原因が特定できず、リスクの大きさも予想することができない時点で、どのような対応を取るべきなのか? 難しい問題だが、企業がこうした問題に直面することは少なからずある。

一般的に言えば、その時点で把握できている情報を適正な範囲に公開し、並行して対応を行うことは重要だ。

小林製薬がそうしていれば、健康被害ももっと小規模なものに留められたのではないか?という見方は当然生じるだろうし、そうした迅速な対応をとらなかったことは批判されてもやむをえないことだ。

少なくとも、監督官庁である厚労省に早い段階で状況を報告し、相談することはできなかったのだろうか。厚労省への報告義務はなかったとはいえ、関係各所と適切に連携を図ることは、リスク対応においては重要である。監督官庁に報告しておけば、リスクの分散を図ることもできたはずだ。

「有事対応」の体制ができていなかった?

軍事用語から借用して、リスクマネジメントにおいて、問題が起きていない通常の状態を「平時」、危機的な問題が発生している状態を「有事」と呼んでいる。

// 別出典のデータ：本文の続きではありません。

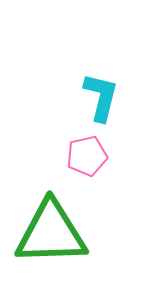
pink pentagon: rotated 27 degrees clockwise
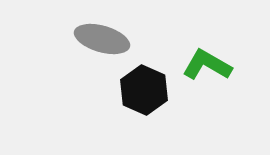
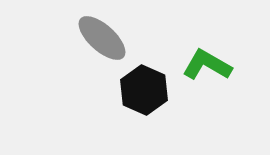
gray ellipse: moved 1 px up; rotated 26 degrees clockwise
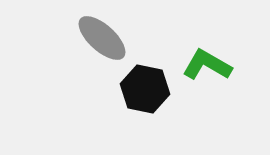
black hexagon: moved 1 px right, 1 px up; rotated 12 degrees counterclockwise
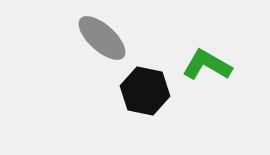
black hexagon: moved 2 px down
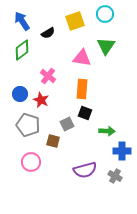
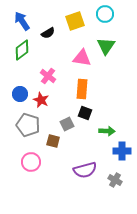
gray cross: moved 4 px down
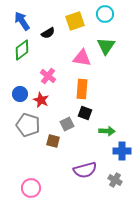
pink circle: moved 26 px down
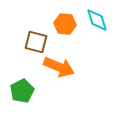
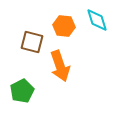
orange hexagon: moved 1 px left, 2 px down
brown square: moved 4 px left
orange arrow: moved 1 px right, 1 px up; rotated 48 degrees clockwise
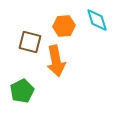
orange hexagon: rotated 10 degrees counterclockwise
brown square: moved 2 px left
orange arrow: moved 4 px left, 5 px up; rotated 8 degrees clockwise
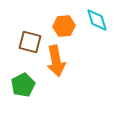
green pentagon: moved 1 px right, 6 px up
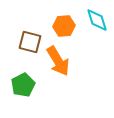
orange arrow: moved 2 px right; rotated 20 degrees counterclockwise
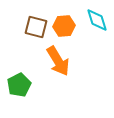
brown square: moved 6 px right, 15 px up
green pentagon: moved 4 px left
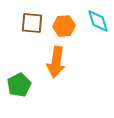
cyan diamond: moved 1 px right, 1 px down
brown square: moved 4 px left, 4 px up; rotated 10 degrees counterclockwise
orange arrow: moved 2 px left, 1 px down; rotated 40 degrees clockwise
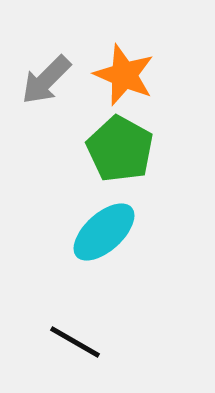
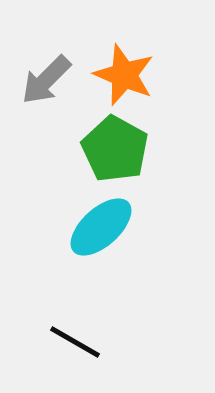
green pentagon: moved 5 px left
cyan ellipse: moved 3 px left, 5 px up
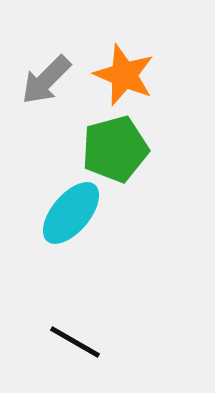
green pentagon: rotated 28 degrees clockwise
cyan ellipse: moved 30 px left, 14 px up; rotated 8 degrees counterclockwise
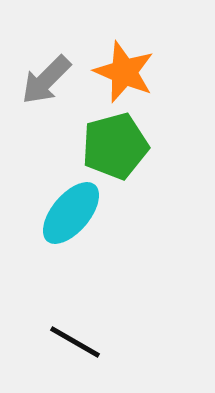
orange star: moved 3 px up
green pentagon: moved 3 px up
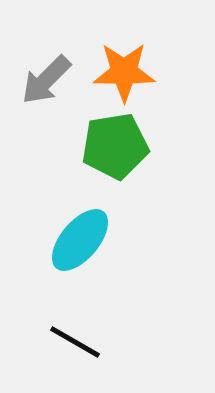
orange star: rotated 22 degrees counterclockwise
green pentagon: rotated 6 degrees clockwise
cyan ellipse: moved 9 px right, 27 px down
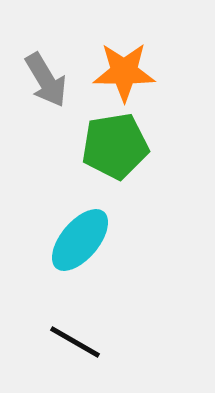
gray arrow: rotated 76 degrees counterclockwise
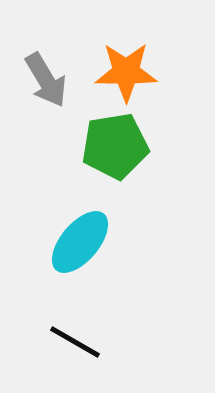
orange star: moved 2 px right
cyan ellipse: moved 2 px down
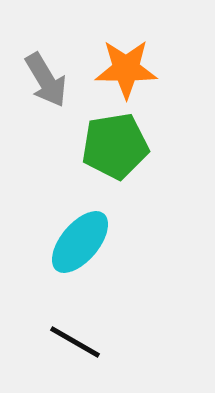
orange star: moved 3 px up
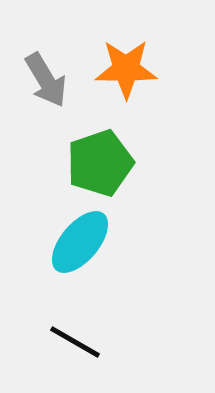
green pentagon: moved 15 px left, 17 px down; rotated 10 degrees counterclockwise
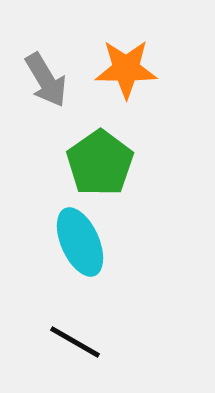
green pentagon: rotated 16 degrees counterclockwise
cyan ellipse: rotated 64 degrees counterclockwise
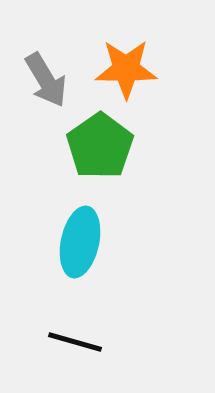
green pentagon: moved 17 px up
cyan ellipse: rotated 36 degrees clockwise
black line: rotated 14 degrees counterclockwise
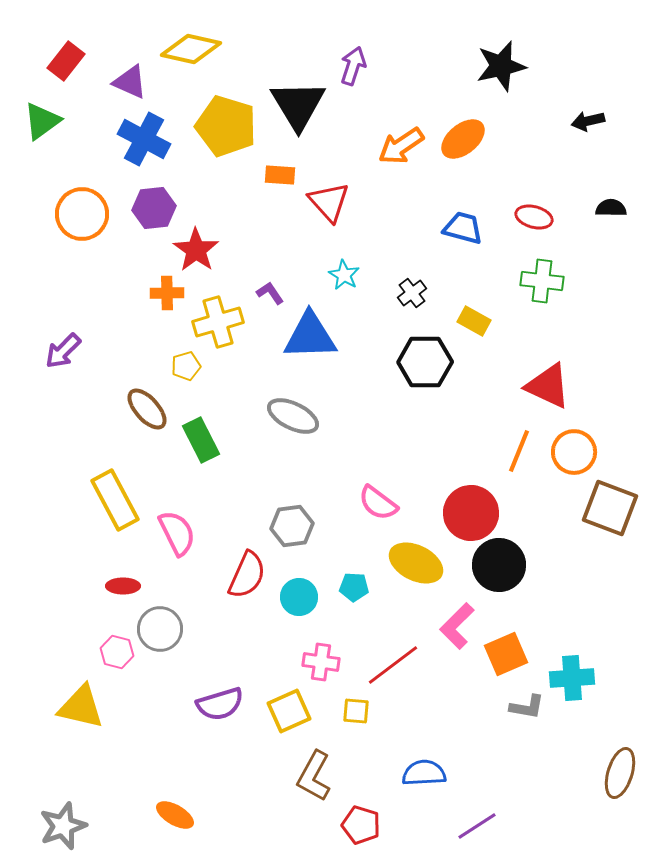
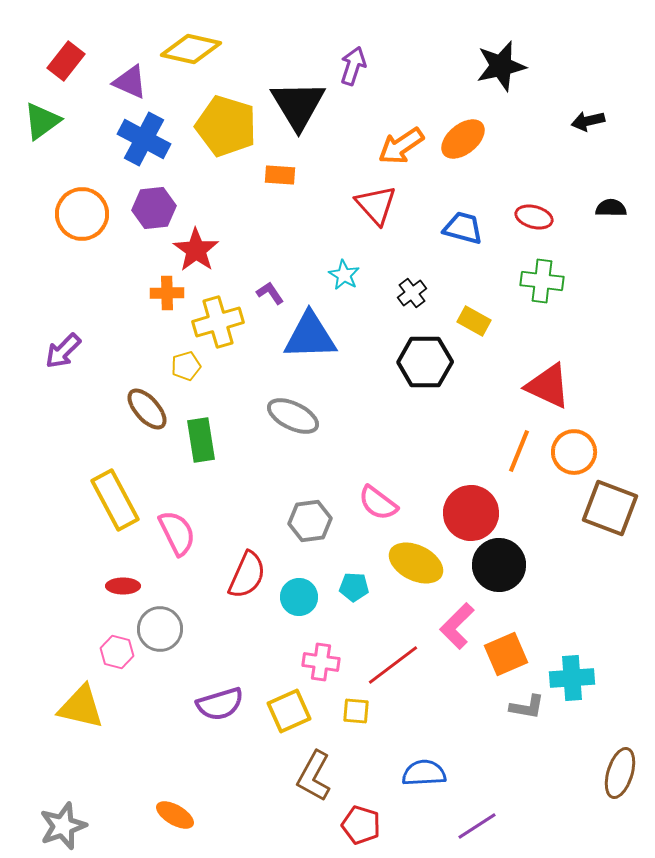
red triangle at (329, 202): moved 47 px right, 3 px down
green rectangle at (201, 440): rotated 18 degrees clockwise
gray hexagon at (292, 526): moved 18 px right, 5 px up
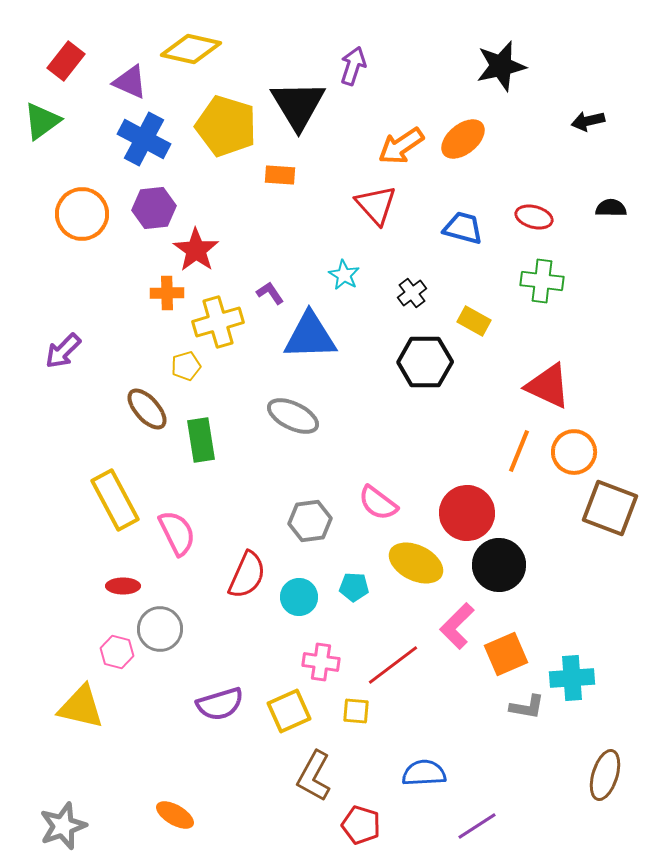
red circle at (471, 513): moved 4 px left
brown ellipse at (620, 773): moved 15 px left, 2 px down
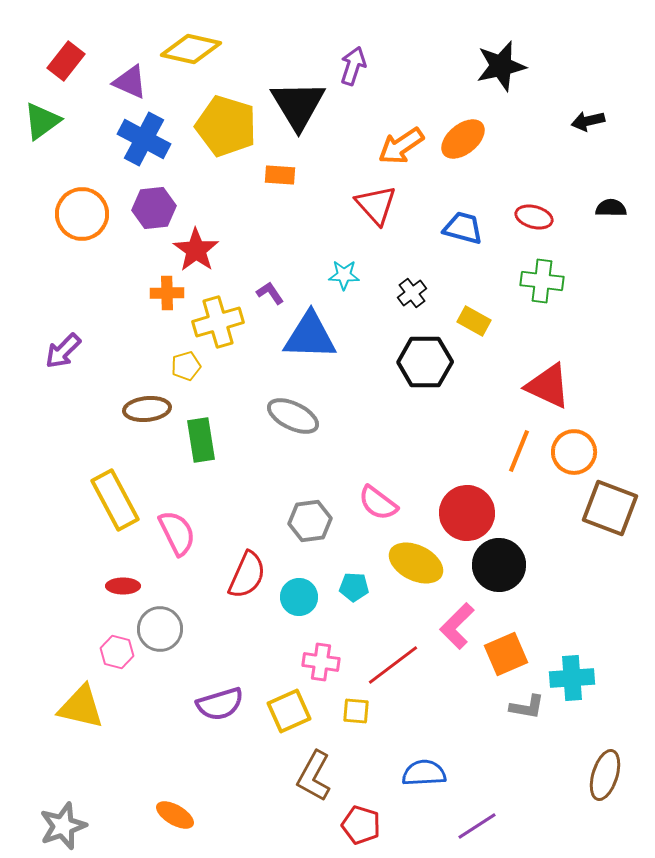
cyan star at (344, 275): rotated 28 degrees counterclockwise
blue triangle at (310, 336): rotated 4 degrees clockwise
brown ellipse at (147, 409): rotated 54 degrees counterclockwise
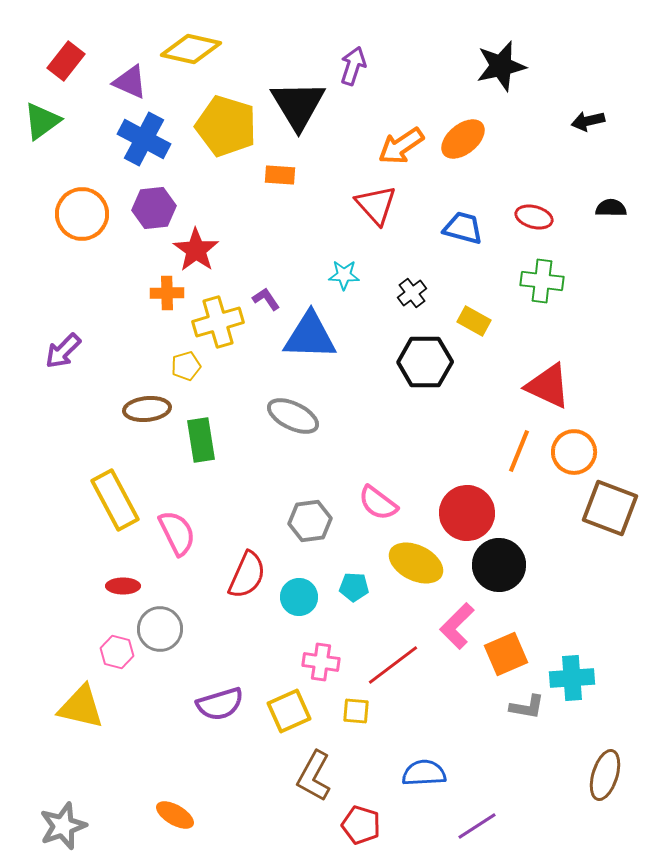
purple L-shape at (270, 293): moved 4 px left, 6 px down
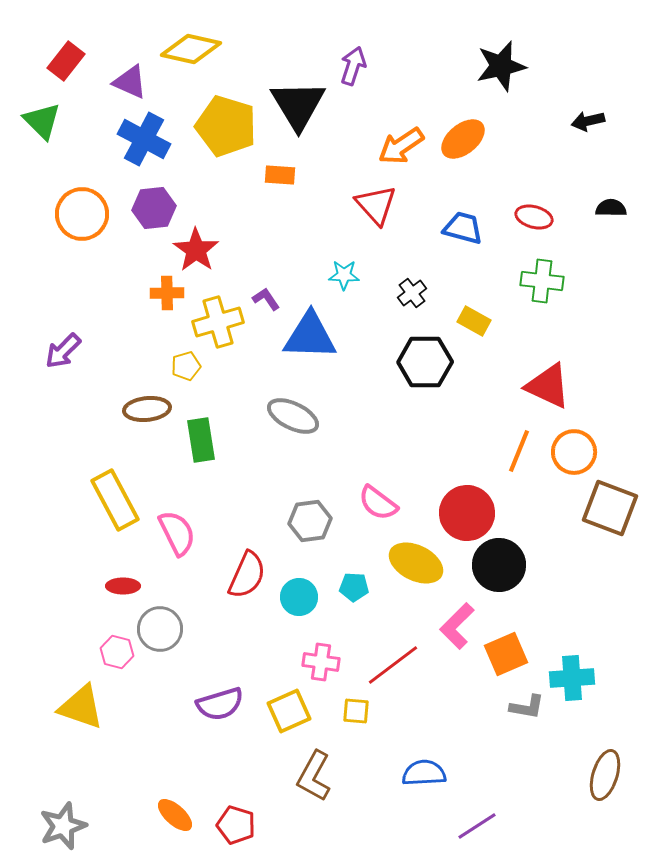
green triangle at (42, 121): rotated 39 degrees counterclockwise
yellow triangle at (81, 707): rotated 6 degrees clockwise
orange ellipse at (175, 815): rotated 12 degrees clockwise
red pentagon at (361, 825): moved 125 px left
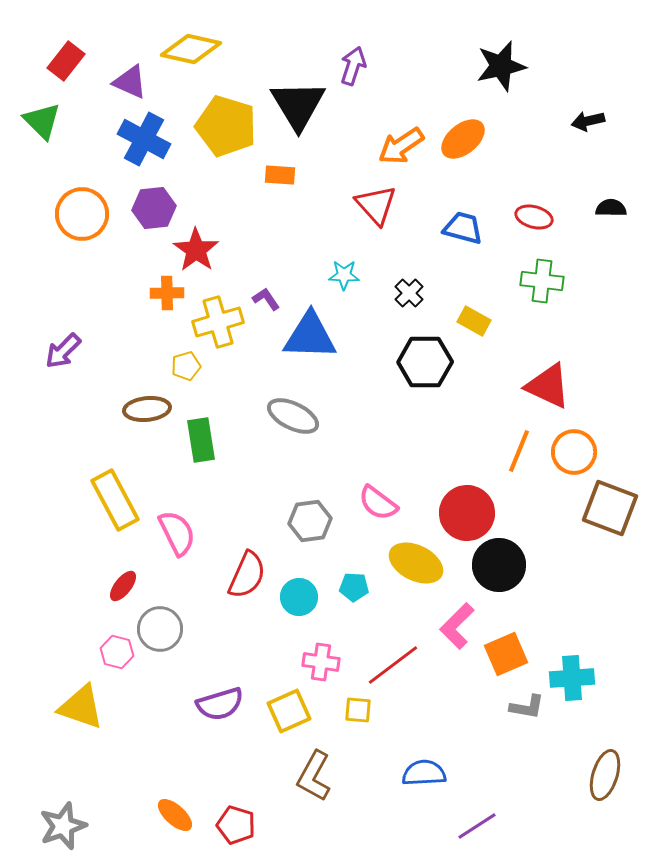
black cross at (412, 293): moved 3 px left; rotated 8 degrees counterclockwise
red ellipse at (123, 586): rotated 52 degrees counterclockwise
yellow square at (356, 711): moved 2 px right, 1 px up
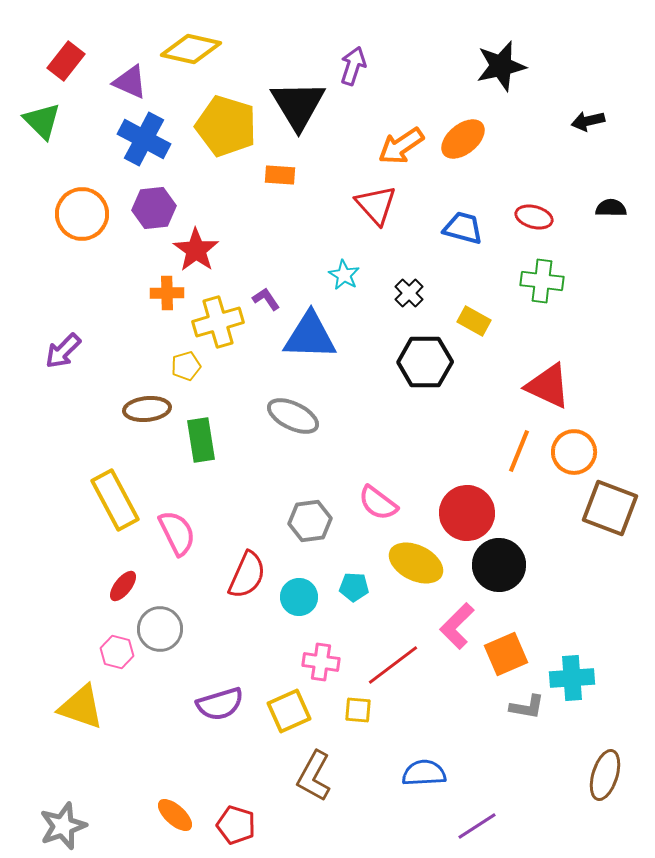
cyan star at (344, 275): rotated 28 degrees clockwise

国家の運営と同様、企業経営においても平時対応と有事対応の両方が重要になる。しかし平時、つまり平和な状態が続くと、つい有事対応に疎くなりがちだ。平時においては業績が好調で評判もよい企業が、有事対応を誤り、さらなる危機に陥ってしまうことがある。

やや古い事例になるが、食中毒事件への事後対応を誤ったこともあって、経営危機に陥った雪印乳業の事例を思い出してみればよいだろう。

小林製薬についても、有事における初動対応が不十分、不適切であったがゆえに、現在の危機に陥ってしまったと言える。